:: Page images with their extracted text ::

· · · ·

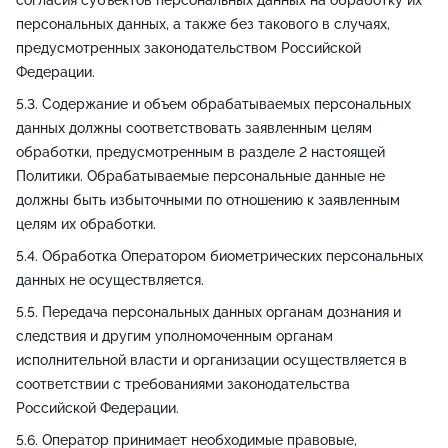
согласия субъектов персональных данных на обработку их
персональных данных, а также без такового в случаях,
предусмотренных законодательством Российской
Федерации.
Содержание и объем обрабатываемых персональных
данных должны соответствовать заявленным целям
обработки, предусмотренным в разделе 2 настоящей
Политики. Обрабатываемые персональные данные не
должны быть избыточными по отношению к заявленным
целям их обработки.
Обработка Оператором биометрических персональных
данных не осуществляется.
Передача персональных данных органам дознания и
следствия и другим уполномоченным органам
исполнительной власти и организации осуществляется в
соответствии с требованиями законодательства
Российской Федерации.
Оператор принимает необходимые правовые,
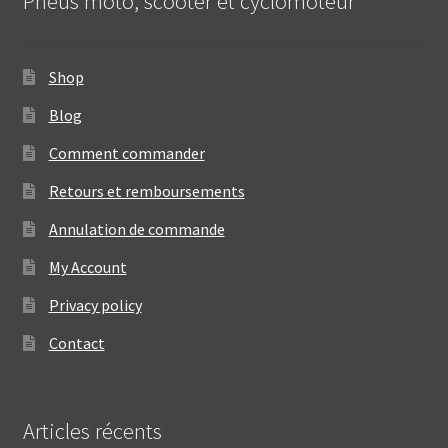
Pneus moto, scooter et cyclomoteur
Shop
Blog
Comment commander
Retours et remboursements
Annulation de commande
My Account
Privacy policy
Contact
Articles récents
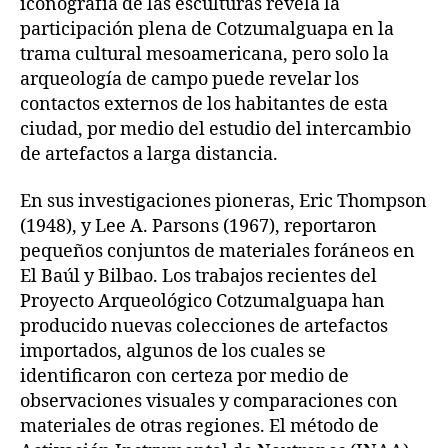
iconografía de las esculturas revela la
participación plena de Cotzumalguapa en la
trama cultural mesoamericana, pero solo la
arqueología de campo puede revelar los
contactos externos de los habitantes de esta
ciudad, por medio del estudio del intercambio
de artefactos a larga distancia.
En sus investigaciones pioneras, Eric Thompson
(1948), y Lee A. Parsons (1967), reportaron
pequeños conjuntos de materiales foráneos en
El Baúl y Bilbao. Los trabajos recientes del
Proyecto Arqueológico Cotzumalguapa han
producido nuevas colecciones de artefactos
importados, algunos de los cuales se
identificaron con certeza por medio de
observaciones visuales y comparaciones con
materiales de otras regiones. El método de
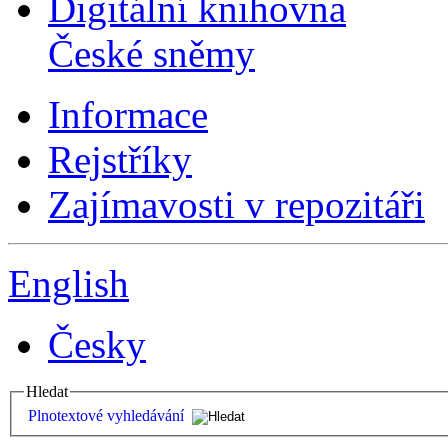
Digitální knihovna
České sněmy
Informace
Rejstříky
Zajímavosti v repozitáři
English
Česky
Hledat
Plnotextové vyhledávání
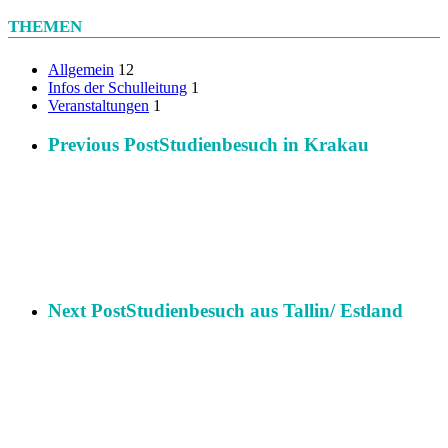
THEMEN
Allgemein
12
Infos der Schulleitung
1
Veranstaltungen
1
Previous Post
Studienbesuch in Krakau
Next Post
Studienbesuch aus Tallin/ Estland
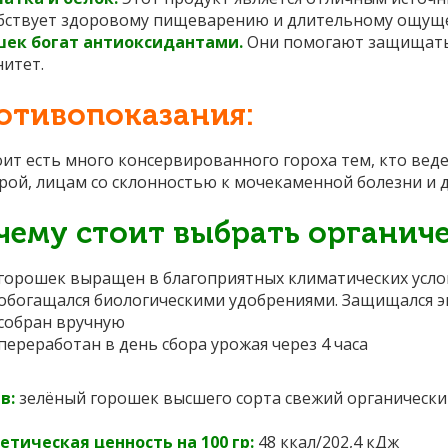
бствует здоровому пищеварению и длительному ощущ
шек богат антиоксидантами.
Они помогают защищать
итет.
отивопоказания:
оит есть много консервированного гороха тем, кто ве
рой, лицам со склонностью к
мочекаменной болезни
и д
чему стоит выбрать органич
горошек выращен в благоприятных климатических усло
о
богащался биологическими удобрениями. Защищался э
собран вручную
переработан в день сбора урожая через 4 часа
в:
зелёный горошек высшего сорта свежий органический
етическая ценность на 100 гр:
48 ккал/202,4 кДж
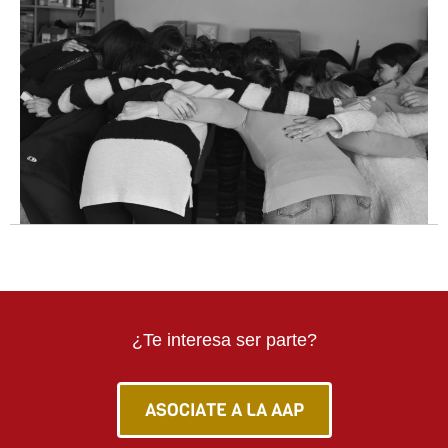
¿Te interesa ser parte?
ASOCIATE A LA AAP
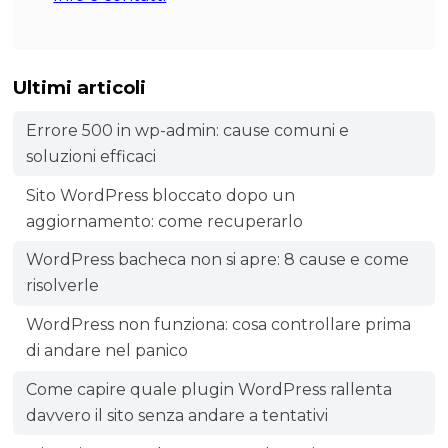
Ultimi articoli
Errore 500 in wp-admin: cause comuni e
soluzioni efficaci
Sito WordPress bloccato dopo un
aggiornamento: come recuperarlo
WordPress bacheca non si apre: 8 cause e come
risolverle
WordPress non funziona: cosa controllare prima
di andare nel panico
Come capire quale plugin WordPress rallenta
davvero il sito senza andare a tentativi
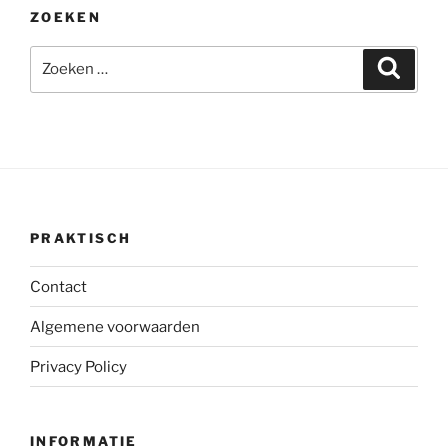
ZOEKEN
Zoeken
Zoeke
naar:
PRAKTISCH
Contact
Algemene voorwaarden
Privacy Policy
INFORMATIE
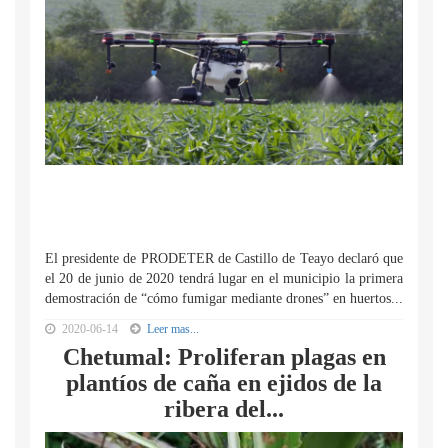
El presidente de PRODETER de Castillo de Teayo declaró que
el 20 de junio de 2020 tendrá lugar en el municipio la primera
demostración de “cómo fumigar mediante drones” en huertos...
2020-06-14
Leer mas...
Chetumal: Proliferan plagas en
plantíos de caña en ejidos de la
ribera del...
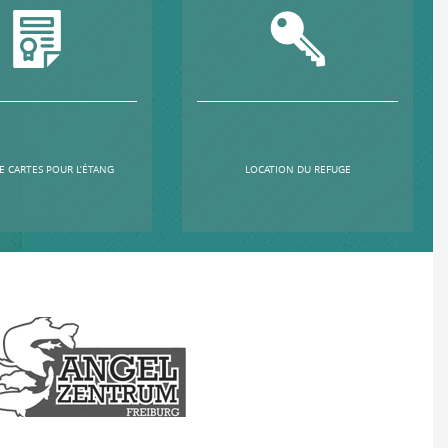
E CARTES POUR L’ÉTANG
LOCATION DU REFUGE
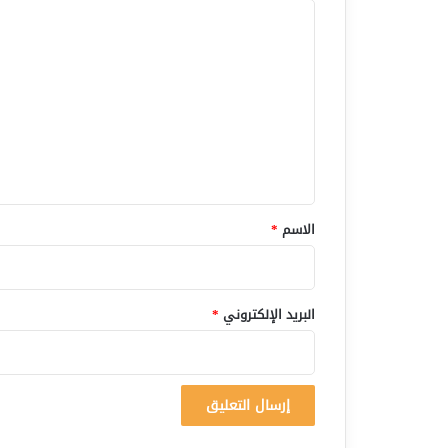
ا
ل
ت
ع
ل
ي
ق
*
الاسم
*
البريد الإلكتروني
*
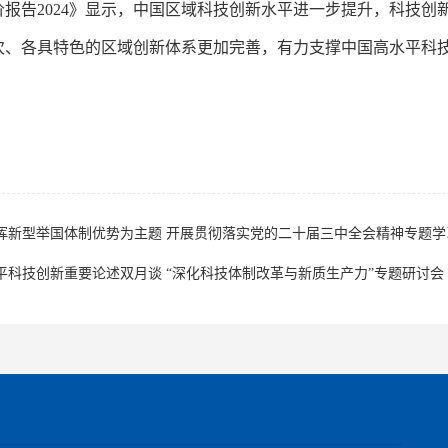
告2024》显示，中国区域科技创新水平进一步提升，科技创
次、各具特色的区域创新体系更加完善，有力支撑中国高水平科
挥新型举国体制优势为主题 开展贯彻落实党的二十届三中全会精神专题学
平科技创新重要论述双月谈 “深化科技体制改革与新质生产力”专题研讨会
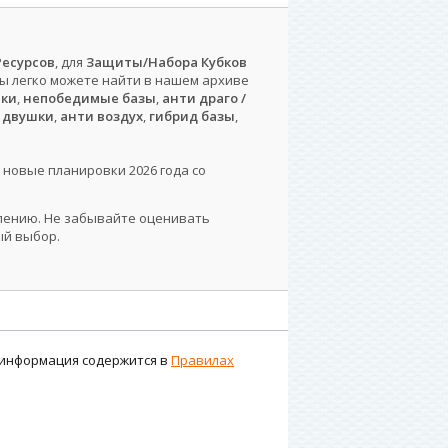
есурсов
, для
Защиты/Набора Кубков
вы легко можете найти в нашем архиве
шки
,
непобедимые базы
,
анти драго /
 двушки
,
анти воздух
,
гибрид базы
,
 новые планировки 2026 года со
влению. Не забывайте оценивать
ый выбор.
я информация содержится в
Правилах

· · · ·

:: WHAT IS NEEDED ::
Lay out the extracted text from all of the items above as a single numbered list, one line per entry, leaving out blank lines. Do not include the pictures in your answer.

:: OUTPUT ::
1. согласия субъектов персональных данных на обработку их
2. персональных данных, а также без такового в случаях,
3. предусмотренных законодательством Российской
4. Федерации.
5. Содержание и объем обрабатываемых персональных
6. данных должны соответствовать заявленным целям
7. обработки, предусмотренным в разделе 2 настоящей
8. Политики. Обрабатываемые персональные данные не
9. должны быть избыточными по отношению к заявленным
10. целям их обработки.
11. Обработка Оператором биометрических персональных
12. данных не осуществляется.
13. Передача персональных данных органам дознания и
14. следствия и другим уполномоченным органам
15. исполнительной власти и организации осуществляется в
16. соответствии с требованиями законодательства
17. Российской Федерации.
18. Оператор принимает необходимые правовые,
19. Pneus moto, scooter et cyclomoteur
20. Shop
21. Blog
22. Comment commander
23. Retours et remboursements
24. Annulation de commande
25. My Account
26. Privacy policy
27. Contact
28. Articles récents
29. iconografía de las esculturas revela la
30. participación plena de Cotzumalguapa en la
31. trama cultural mesoamericana, pero solo la
32. arqueología de campo puede revelar los
33. contactos externos de los habitantes de esta
34. ciudad, por medio del estudio del intercambio
35. de artefactos a larga distancia.
36. En sus investigaciones pioneras, Eric Thompson
37. (1948), y Lee A. Parsons (1967), reportaron
38. pequeños conjuntos de materiales foráneos en
39. El Baúl y Bilbao. Los trabajos recientes del
40. Proyecto Arqueológico Cotzumalguapa han
41. producido nuevas colecciones de artefactos
42. importados, algunos de los cuales se
43. identificaron con certeza por medio de
44. observaciones visuales y comparaciones con
45. materiales de otras regiones. El método de
46. Digitální knihovna
47. České sněmy
48. Informace
49. Rejstříky
50. Zajímavosti v repozitáři
51. English
52. Česky
53. Hledat
54. Plnotextové vyhledávání
55. THEMEN
56. Allgemein
57. 12
58. Infos der Schulleitung
59. 1
60. Veranstaltungen
61. 1
62. Previous Post
63. Studienbesuch in Krakau
64. Next Post
65. Studienbesuch aus Tallin/ Estland
66. бствует здоровому пищеварению и длительному ощущ
67. шек богат антиоксидантами.
68. Они помогают защищать
69. итет.
70. отивопоказания:
71. оит есть много консервированного гороха тем, кто ве
72. рой, лицам со склонностью к
73. мочекаменной болезни
74. и д
75. чему стоит выбрать органич
76. горошек выращен в благоприятных климатических усло
77. о
78. богащался биологическими удобрениями. Защищался э
79. собран вручную
80. переработан в день сбора урожая через 4 часа
81. в:
82. зелёный горошек высшего сорта свежий органический
83. етическая ценность на 100 гр:
84. 48 ккал/202,4 кДж
85. ¿Te interesa ser parte?
86. ASOCIATE A LA AAP
87. Ultimi articoli
88. Errore 500 in wp-admin: cause comuni e
89. soluzioni efficaci
90. Sito WordPress bloccato dopo un
91. aggiornamento: come recuperarlo
92. WordPress bacheca non si apre: 8 cause e come
93. risolverle
94. WordPress non funziona: cosa controllare prima
95. di andare nel panico
96. Come capire quale plugin WordPress rallenta
97. davvero il sito senza andare a tentativi
98. ZOEKEN
99. Zoeken
100. Zoeke
101. naar:
102. PRAKTISCH
103. Contact
104. Algemene voorwaarden
105. Privacy Policy
106. INFORMATIE
107. El presidente de PRODETER de Castillo de Teayo declaró que
108. el 20 de junio de 2020 tendrá lugar en el municipio la primera
109. demostración de “cómo fumigar mediante drones” en huertos...
110. 2020-06-14
111. Leer mas...
112. Chetumal: Proliferan plagas en
113. plantíos de caña en ejidos de la
114. ribera del...
115. E CARTES POUR L’ÉTANG
116. LOCATION DU REFUGE
117. ا
118. ل
119. ت
120. ع
121. ل
122. ي
123. ق
124. *
125. الاسم
126. *
127. البريد الإلكتروني
128. *
129. 告2024》显示，中国区域科技创新水平进一步提升，科技创
130. 次、各具特色的区域创新体系更加完善，有力支撑中国高水平科
131. 挥新型举国体制优势为主题 开展贯彻落实党的二十届三中全会精神专题学
132. 平科技创新重要论述双月谈 “深化科技体制改革与新质生产力”专题研讨会
133. есурсов
134. , для
135. Защиты/Набора Кубков
136. вы легко можете найти в нашем архиве
137. шки
138. ,
139. непобедимые базы
140. ,
141. анти драго /
142.  двушки
143. ,
144. анти воздух
145. ,
146. гибрид базы
147. ,
148.  новые планировки 2026 года со
149. влению. Не забывайте оценивать
150. ый выбор.
151. я информация содержится в
152. Правилах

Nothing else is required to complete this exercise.